**TEXT BLOCK:**
In the last 10 years alone, Webby entries have increased by more than 300%, from approximately 4K in 2005 to nearly 13K in 2015, and our Academy of jurors has increased from 500 to 2000. In that time, we’ve made countless refinements and learned a lot about judging the Internet. As we approached our 20th Anniversary, there were some key lessons we wanted to integrate into the current process so that it could continue to grow in the future. To help us, we approached The Center for Election Science, a world-class group of mathematicians, engineers, and logic nerds devoted to the science of voting and elections, to help us fine-tune the initial round of Webby Judging.
As we looked to build our judging system for the future, there were three key areas of focus we believed were critical to growing both the capacity and quality of the process. The first two were tactical; we wanted to continue to increase the mathematical sophistication used to address variations in judges’ scoring, and increase the impact of each juror’s time and expertise on the results. The third was more strategic: to increase the impact of more jurors and their participation without adding undue complexity.
Better Math to solve the “Tough Judges” problem
If you’ve ever judged anything on a point system, one thing you would have realized right away is that you need to do a bit of calibration to make sure your scoring is consistent – that your 7s are always better than your 5s and your 8s are always inferior to your 9s. But what happens when hundreds of judges are giving scores? Some judges are extremely difficult to please (2s for everyone!), while others give lower scores less often. Since we developed our early judging phase nearly 20 years ago, we have always used math to normalize the scores and address this issue. But this year, working with The Center for Election Science, we introduced more sophisticated logic to make the system more scalable for the future.
“A simple way to normalize scores is to go to each judge’s individual scores and subtract that judge’s average score. But this can shave off too much of a score. To correct for this, we only subtracted the part of the average that was likely real and not the part likely due to luck. And by luck, we mean things like score variability between works and our lowered confidence in judges that hadn’t scored as many works.”
Increase the impact of the Academy’s work
One of the benefits of Academy membership is the opportunity to judge The Webby Awards and review some of the best work on the Internet from the past year.
Each year, among the 13K+ entries we receive, there are entries that are unquestionably Webby Winners (like Twitter in 2009 or The Wilderness Downtown in 2011) and others, that, well, will fall near the very bottom. One thing we’ve learned in this past decade is that the hardest decisions, and where it is beneficial to have the most judges and experts participate, are on the close calls: Which of these few exceptional pieces is the one to make the cut?
Working with The Center for Election Science we were able to use data from the judging process itself to help identify which entries would be closest to the cutoff of being selected for the short-list, and then deploy more judges to evaluate those specific works based on that information.

**DATASET EXCERPT:**
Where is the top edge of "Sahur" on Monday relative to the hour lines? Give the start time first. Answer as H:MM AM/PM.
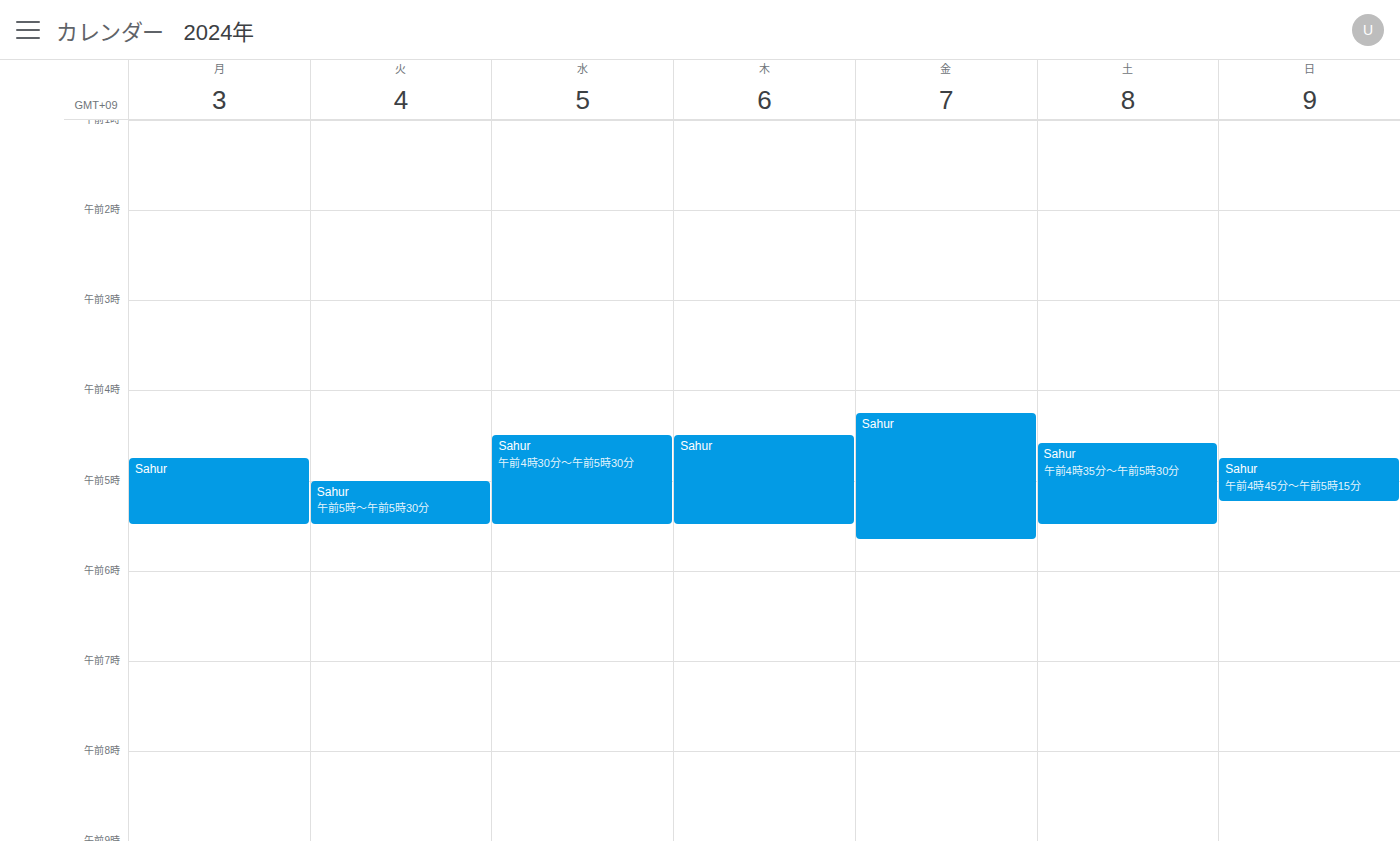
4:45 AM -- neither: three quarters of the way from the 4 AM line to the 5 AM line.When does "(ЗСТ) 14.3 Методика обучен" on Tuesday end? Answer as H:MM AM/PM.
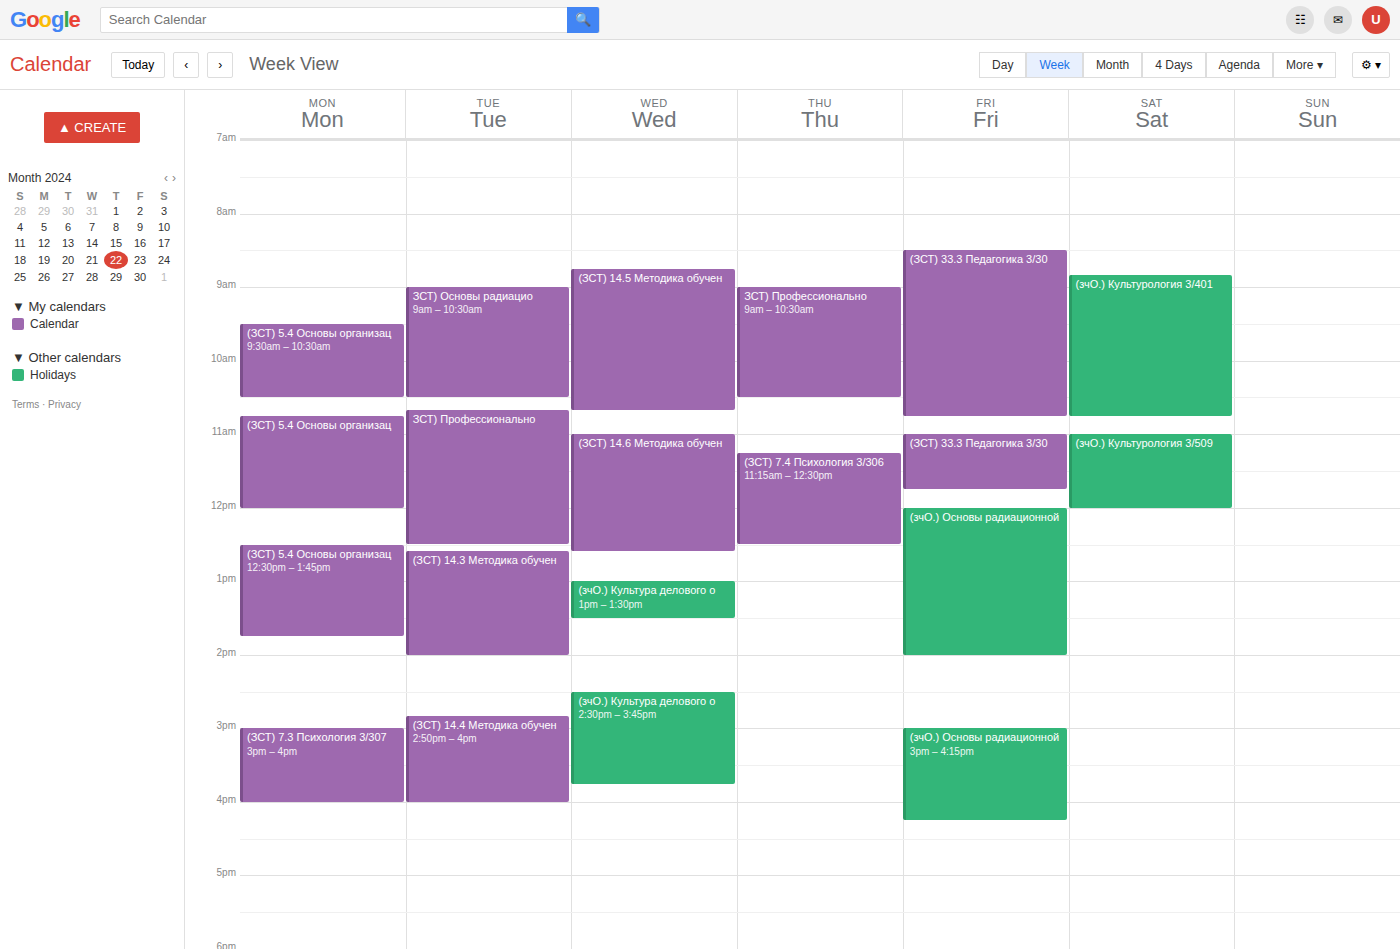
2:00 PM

**TASKS AND EXERCISES:**
A: In the Webby judging text, by what percentage have Webby entries increased over the last 10 years?
B: Set down, word for word, everything in the Webby judging text from "Working with The Center for Election Science we" down to "on that information.".

**THE REPLIES:**
A: By more than 300%.

B:
Working with The Center for Election Science we were able to use data from the judging process itself to help identify which entries would be closest to the cutoff of being selected for the short-list, and then deploy more judges to evaluate those specific works based on that information.